## WORK INSTRUCTION:
Every line in the records below between the one holding "(plot_black_and_white yes)" and the one holding "(end 160.22 96.26)", inclusive, is to be set down exactly; all other lines are to be left out.

(Items from a dataset)
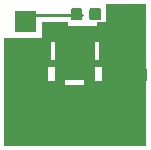
<source format=gbr>
G04 #@! TF.GenerationSoftware,KiCad,Pcbnew,(5.1.5-0-10_14)*
G04 #@! TF.CreationDate,2021-08-12T20:57:37-06:00*
G04 #@! TF.ProjectId,bias_T_launch,62696173-5f54-45f6-9c61-756e63682e6b,rev?*
G04 #@! TF.SameCoordinates,Original*
G04 #@! TF.FileFunction,Soldermask,Top*
G04 #@! TF.FilePolarity,Negative*
%FSLAX46Y46*%
G04 Gerber Fmt 4.6, Leading zero omitted, Abs format (unit mm)*
G04 Created by KiCad (PCBNEW (5.1.5-0-10_14)) date 2021-08-12 20:57:37*
%MOMM*%
%LPD*%
G04 APERTURE LIST*
%ADD10C,0.150000*%
%ADD11C,0.254000*%
%ADD12C,0.100000*%
G04 APERTURE END LIST*
D10*
X200000Y5100000D02*
X-100000Y5100000D01*
D11*
X-3400000Y5100000D02*
X600000Y5100000D01*
D12*
G36*
X-863600Y-1333500D02*
G01*
X-1676400Y-1333500D01*
X-1676400Y-444500D01*
X-863600Y-444500D01*
X-863600Y-1333500D01*
G37*
G36*
X1676400Y-1333500D02*
G01*
X762000Y-1352550D01*
X762000Y-425450D01*
X1676400Y-444500D01*
X1676400Y-1333500D01*
G37*
G36*
X2819400Y3403600D02*
G01*
X1854200Y3403600D01*
X1854200Y4495800D01*
X2819400Y4495800D01*
X2819400Y3403600D01*
G37*
G36*
X2692400Y2787650D02*
G01*
X1676400Y2800350D01*
X1676400Y4146550D01*
X2692400Y4133850D01*
X2692400Y2787650D01*
G37*
G36*
X2832100Y4495800D02*
G01*
X2819400Y1295400D01*
X2032000Y1295400D01*
X2044700Y4495800D01*
X2832100Y4495800D01*
G37*
G36*
X2819400Y685800D02*
G01*
X1676400Y685800D01*
X1676400Y1295400D01*
X2819400Y1295400D01*
X2819400Y685800D01*
G37*
G36*
X2819400Y762000D02*
G01*
X2819400Y-609600D01*
X2286000Y-609600D01*
X2286000Y762000D01*
X2819400Y762000D01*
G37*
G36*
X-571500Y4521200D02*
G01*
X-596900Y2794000D01*
X-2044700Y2794000D01*
X-2019300Y4521200D01*
X-571500Y4521200D01*
G37*
G36*
X-2019300Y4495800D02*
G01*
X-2032000Y1295400D01*
X-2794000Y1295400D01*
X-2794000Y4495800D01*
X-2019300Y4495800D01*
G37*
G36*
X-1676400Y685800D02*
G01*
X-2794000Y685800D01*
X-2794000Y1301750D01*
X-1676400Y1289050D01*
X-1676400Y685800D01*
G37*
G36*
X-2286000Y762000D02*
G01*
X-2286000Y-635000D01*
X-2794000Y-635000D01*
X-2794000Y762000D01*
X-2286000Y762000D01*
G37*
G36*
X1193800Y-1524000D02*
G01*
X-1143000Y-1524000D01*
X-1143000Y-838200D01*
X1193800Y-838200D01*
X1193800Y-1524000D01*
G37*
G36*
X-863600Y-1524000D02*
G01*
X-2794000Y-1511300D01*
X-2794000Y-527050D01*
X-863600Y-539750D01*
X-863600Y-1524000D01*
G37*
G36*
X2819400Y-1498600D02*
G01*
X762000Y-1498600D01*
X762000Y-508000D01*
X2819400Y-508000D01*
X2819400Y-1498600D01*
G37*
G36*
X1676400Y-457200D02*
G01*
X-1676400Y-457200D01*
X-1676400Y4140200D01*
X1676400Y4140200D01*
X1676400Y-457200D01*
G37*
G36*
X6000000Y569699D02*
G01*
X6002402Y545313D01*
X6009515Y521864D01*
X6021066Y500253D01*
X6036611Y481311D01*
X6044700Y474673D01*
X6044700Y-474673D01*
X6036611Y-481311D01*
X6021066Y-500253D01*
X6009515Y-521864D01*
X6002402Y-545313D01*
X6000000Y-569699D01*
X6000000Y-6000000D01*
X-6000000Y-6000000D01*
X-6000000Y-734799D01*
X-6002402Y-710413D01*
X-6009515Y-686964D01*
X-6009800Y-686431D01*
X-6009800Y686431D01*
X-6009515Y686964D01*
X-6002402Y710413D01*
X-6000000Y734799D01*
X-6000000Y3100000D01*
X-2500000Y3100000D01*
X-2500000Y-1175001D01*
X-2497598Y-1199387D01*
X-2490485Y-1222836D01*
X-2478934Y-1244447D01*
X-2463389Y-1263389D01*
X-2444447Y-1278934D01*
X-2422836Y-1290485D01*
X-2399387Y-1297598D01*
X-2375001Y-1300000D01*
X2475001Y-1300000D01*
X2499387Y-1297598D01*
X2522836Y-1290485D01*
X2544447Y-1278934D01*
X2563389Y-1263389D01*
X2578934Y-1244447D01*
X2590485Y-1222836D01*
X2597598Y-1199387D01*
X2600000Y-1175001D01*
X2600000Y6000000D01*
X6000000Y6000000D01*
X6000000Y569699D01*
G37*
G36*
X-3299000Y3599000D02*
G01*
X-5101000Y3599000D01*
X-5101000Y5401000D01*
X-3299000Y5401000D01*
X-3299000Y3599000D01*
G37*
G36*
X2029591Y5671915D02*
G01*
X2063569Y5661607D01*
X2094890Y5644866D01*
X2122339Y5622339D01*
X2144866Y5594890D01*
X2161607Y5563569D01*
X2171915Y5529591D01*
X2176000Y5488110D01*
X2176000Y4811890D01*
X2171915Y4770409D01*
X2161607Y4736431D01*
X2144866Y4705110D01*
X2122339Y4677661D01*
X2094890Y4655134D01*
X2063569Y4638393D01*
X2029591Y4628085D01*
X1988110Y4624000D01*
X1386890Y4624000D01*
X1345409Y4628085D01*
X1311431Y4638393D01*
X1280110Y4655134D01*
X1252661Y4677661D01*
X1230134Y4705110D01*
X1213393Y4736431D01*
X1203085Y4770409D01*
X1199000Y4811890D01*
X1199000Y5488110D01*
X1203085Y5529591D01*
X1213393Y5563569D01*
X1230134Y5594890D01*
X1252661Y5622339D01*
X1280110Y5644866D01*
X1311431Y5661607D01*
X1345409Y5671915D01*
X1386890Y5676000D01*
X1988110Y5676000D01*
X2029591Y5671915D01*
G37*
G36*
X454591Y5671915D02*
G01*
X488569Y5661607D01*
X519890Y5644866D01*
X547339Y5622339D01*
X569866Y5594890D01*
X586607Y5563569D01*
X596915Y5529591D01*
X601000Y5488110D01*
X601000Y4811890D01*
X596915Y4770409D01*
X586607Y4736431D01*
X569866Y4705110D01*
X547339Y4677661D01*
X519890Y4655134D01*
X488569Y4638393D01*
X454591Y4628085D01*
X413110Y4624000D01*
X-188110Y4624000D01*
X-229591Y4628085D01*
X-263569Y4638393D01*
X-294890Y4655134D01*
X-322339Y4677661D01*
X-344866Y4705110D01*
X-361607Y4736431D01*
X-371915Y4770409D01*
X-376000Y4811890D01*
X-376000Y5488110D01*
X-371915Y5529591D01*
X-361607Y5563569D01*
X-344866Y5594890D01*
X-322339Y5622339D01*
X-294890Y5644866D01*
X-263569Y5661607D01*
X-229591Y5671915D01*
X-188110Y5676000D01*
X413110Y5676000D01*
X454591Y5671915D01*
G37*
M02*

</source>
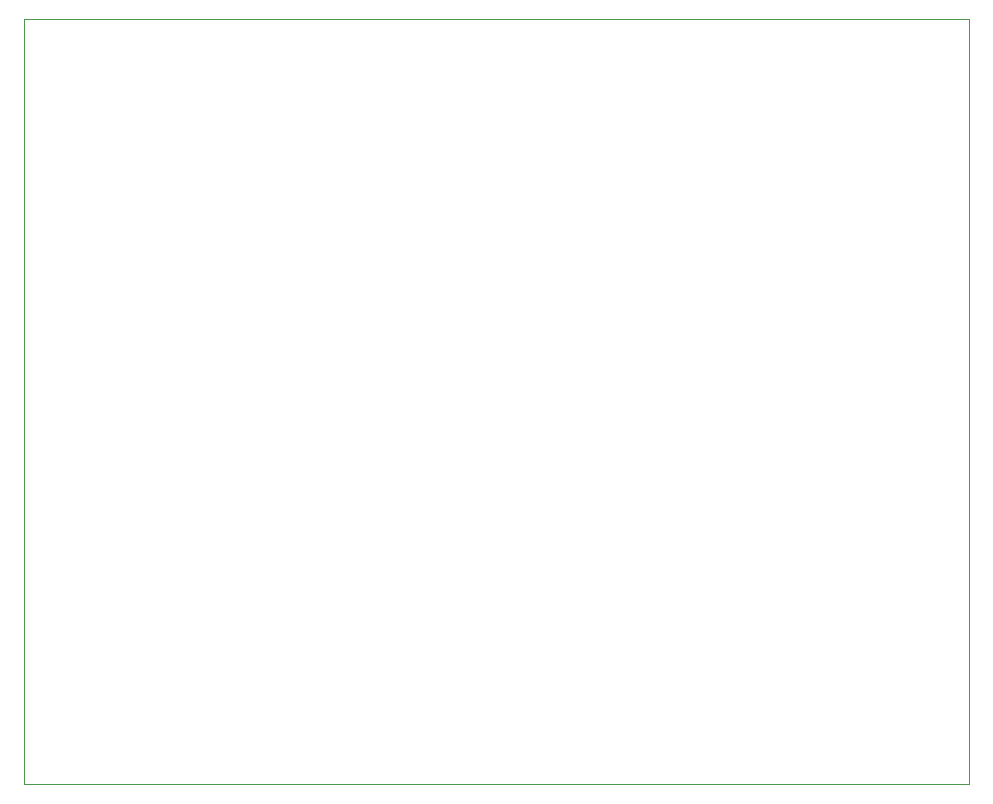
<source format=gbr>
G04 (created by PCBNEW (2013-june-11)-stable) date Thu 24 May 2018 16:45:18 EDT*
%MOIN*%
G04 Gerber Fmt 3.4, Leading zero omitted, Abs format*
%FSLAX34Y34*%
G01*
G70*
G90*
G04 APERTURE LIST*
%ADD10C,0.00590551*%
%ADD11C,0.00393701*%
G04 APERTURE END LIST*
G54D10*
G54D11*
X33000Y-66000D02*
X64500Y-66000D01*
X33000Y-40500D02*
X33000Y-66000D01*
X64500Y-40500D02*
X33000Y-40500D01*
X64500Y-66000D02*
X64500Y-40500D01*
M02*

</source>
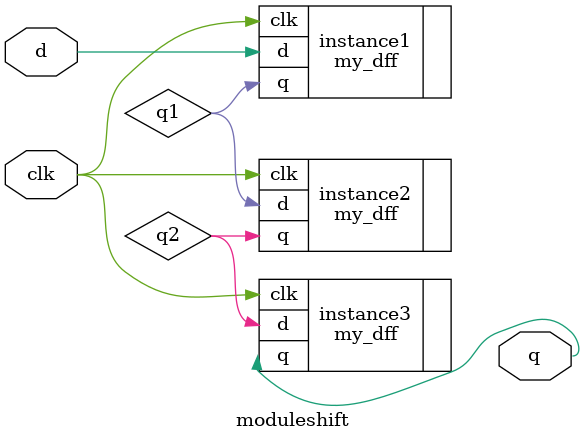
<source format=v>
module moduleshift(

    input clk, d,
    output q

);

    wire q1,q2; // 새로 나오는 출력 선언!

    my_dff instance1 (.clk(clk), .d(d), .q(q1));    // q1=첫번째1출력
    my_dff instance2 (.clk(clk), .d(q1), .q(q2));   // 두번째 d에 들어가는 입력 = q1, 출력 = q2
    my_dff instance3 (.clk(clk), .d(q2), .q(q));    // 번째 d에 들어가는 입력 = q2

    

endmodule
</source>
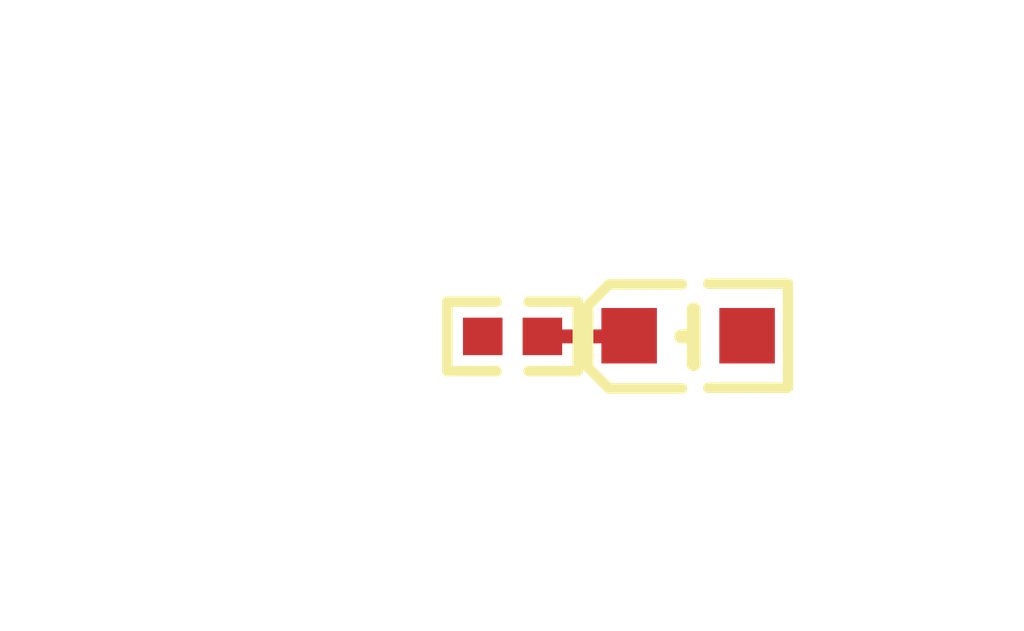
<source format=kicad_pcb>
(kicad_pcb
    (version 20241229)
    (generator "pcbnew")
    (generator_version "9.0")
    (general
        (thickness 1.6)
        (legacy_teardrops no)
    )
    (paper "A4")
    (layers
        (0 "F.Cu" signal)
        (2 "B.Cu" signal)
        (9 "F.Adhes" user "F.Adhesive")
        (11 "B.Adhes" user "B.Adhesive")
        (13 "F.Paste" user)
        (15 "B.Paste" user)
        (5 "F.SilkS" user "F.Silkscreen")
        (7 "B.SilkS" user "B.Silkscreen")
        (1 "F.Mask" user)
        (3 "B.Mask" user)
        (17 "Dwgs.User" user "User.Drawings")
        (19 "Cmts.User" user "User.Comments")
        (21 "Eco1.User" user "User.Eco1")
        (23 "Eco2.User" user "User.Eco2")
        (25 "Edge.Cuts" user)
        (27 "Margin" user)
        (31 "F.CrtYd" user "F.Courtyard")
        (29 "B.CrtYd" user "B.Courtyard")
        (35 "F.Fab" user)
        (33 "B.Fab" user)
        (39 "User.1" user)
        (41 "User.2" user)
        (43 "User.3" user)
        (45 "User.4" user)
        (47 "User.5" user)
        (49 "User.6" user)
        (51 "User.7" user)
        (53 "User.8" user)
        (55 "User.9" user)
    )
    (setup
        (pad_to_mask_clearance 0)
        (allow_soldermask_bridges_in_footprints no)
        (tenting front back)
        (pcbplotparams
            (layerselection 0x00000000_00000000_000010fc_ffffffff)
            (plot_on_all_layers_selection 0x00000000_00000000_00000000_00000000)
            (disableapertmacros no)
            (usegerberextensions no)
            (usegerberattributes yes)
            (usegerberadvancedattributes yes)
            (creategerberjobfile yes)
            (dashed_line_dash_ratio 12)
            (dashed_line_gap_ratio 3)
            (svgprecision 4)
            (plotframeref no)
            (mode 1)
            (useauxorigin no)
            (hpglpennumber 1)
            (hpglpenspeed 20)
            (hpglpendiameter 15)
            (pdf_front_fp_property_popups yes)
            (pdf_back_fp_property_popups yes)
            (pdf_metadata yes)
            (pdf_single_document no)
            (dxfpolygonmode yes)
            (dxfimperialunits yes)
            (dxfusepcbnewfont yes)
            (psnegative no)
            (psa4output no)
            (plot_black_and_white yes)
            (plotinvisibletext no)
            (sketchpadsonfab no)
            (plotreference yes)
            (plotvalue yes)
            (plotpadnumbers no)
            (hidednponfab no)
            (sketchdnponfab yes)
            (crossoutdnponfab yes)
            (plotfptext yes)
            (subtractmaskfromsilk no)
            (outputformat 1)
            (mirror no)
            (drillshape 1)
            (scaleselection 1)
            (outputdirectory "")
        )
    )
    (net 0 "")
    (net 1 "GND")
    (net 2 "anode")
    (net 3 "cathode")
    (footprint "UNI_ROYAL_0402WGF1002TCE:R0402" (layer "F.Cu") (at 158.54 96.27 180))
    (footprint "Hubei_KENTO_Elec_KT_0603Y:LED0603-R-RD" (layer "F.Cu") (at 161.07 96.26 0))
    (embedded_fonts no)
    (segment
        (start 158.97 96.27)
        (end 160.21 96.27)
        (width 0.2)
        (net 3)
        (uuid "afd4280b-d30e-4271-9740-fec9143cfa3d")
        (layer "F.Cu")
    )
    (segment
        (start 160.21 96.27)
        (end 160.22 96.26)
        (width 0.2)
        (net 3)
        (uuid "ed544500-8c85-4e9c-b7c1-f21ac2b222f1")
        (layer "F.Cu")
    )
)
</source>
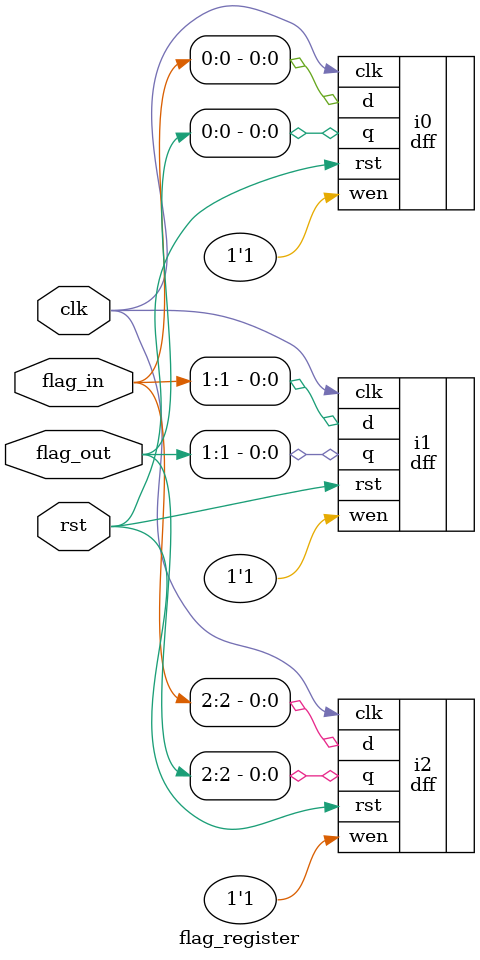
<source format=v>
module flag_register(clk, rst, flag_in, flag_out,);

input clk, rst;
inout [2:0] flag_in;
inout [2:0] flag_out;

// always write enable
dff i0(.q(flag_out[0]), .d(flag_in[0]), .wen(1'b1), .clk(clk), .rst(rst));
dff i1(.q(flag_out[1]), .d(flag_in[1]), .wen(1'b1), .clk(clk), .rst(rst));
dff i2(.q(flag_out[2]), .d(flag_in[2]), .wen(1'b1), .clk(clk), .rst(rst));

endmodule
</source>
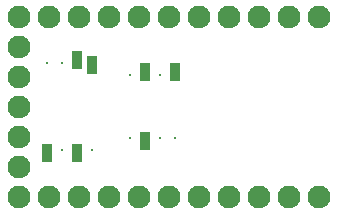
<source format=gts>
G04 DipTrace 3.3.1.3*
G04 T41_castellated.gts*
%MOIN*%
G04 #@! TF.FileFunction,Soldermask,Top*
G04 #@! TF.Part,Single*
%ADD21R,0.037433X0.064992*%
%ADD23C,0.076*%
%ADD25R,0.005937X0.005937*%
%ADD27R,0.037433X0.061055*%
%FSLAX26Y26*%
G04*
G70*
G90*
G75*
G01*
G04 TopMask*
%LPD*%
D27*
X966700Y862873D3*
D25*
X916700Y854999D3*
D27*
X866700Y862873D3*
D25*
X816700Y854999D3*
Y642401D3*
D27*
X866700Y634527D3*
D25*
X916700Y642401D3*
X966700D3*
D23*
X448700Y548700D3*
Y648700D3*
Y748700D3*
Y848700D3*
Y948700D3*
D21*
X690700Y886495D3*
X640700Y902243D3*
D25*
X590700Y894369D3*
X540700D3*
D21*
Y595157D3*
D25*
X590700Y603031D3*
D21*
X640700Y595157D3*
D25*
X690700Y603031D3*
D23*
X1448700Y448700D3*
X1348700D3*
X1248700D3*
X1148700D3*
X1048700D3*
X948700D3*
X848700D3*
X748700D3*
X648700D3*
X548700D3*
X448700D3*
X1448700Y1048700D3*
X1348700D3*
X1248700D3*
X1148700D3*
X1048700D3*
X948700D3*
X848700D3*
X748700D3*
X648700D3*
X548700D3*
X448700D3*
M02*

</source>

## RESPONSE BOX:
            (plot_black_and_white yes)
            (plotinvisibletext no)
            (sketchpadsonfab no)
            (plotreference yes)
            (plotvalue yes)
            (plotpadnumbers no)
            (hidednponfab no)
            (sketchdnponfab yes)
            (crossoutdnponfab yes)
            (plotfptext yes)
            (subtractmaskfromsilk no)
            (outputformat 1)
            (mirror no)
            (drillshape 1)
            (scaleselection 1)
            (outputdirectory "")
        )
    )
    (net 0 "")
    (net 1 "GND")
    (net 2 "anode")
    (net 3 "cathode")
    (footprint "UNI_ROYAL_0402WGF1002TCE:R0402" (layer "F.Cu") (at 158.54 96.27 180))
    (footprint "Hubei_KENTO_Elec_KT_0603Y:LED0603-R-RD" (layer "F.Cu") (at 161.07 96.26 0))
    (embedded_fonts no)
    (segment
        (start 158.97 96.27)
        (end 160.21 96.27)
        (width 0.2)
        (net 3)
        (uuid "afd4280b-d30e-4271-9740-fec9143cfa3d")
        (layer "F.Cu")
    )
    (segment
        (start 160.21 96.27)
        (end 160.22 96.26)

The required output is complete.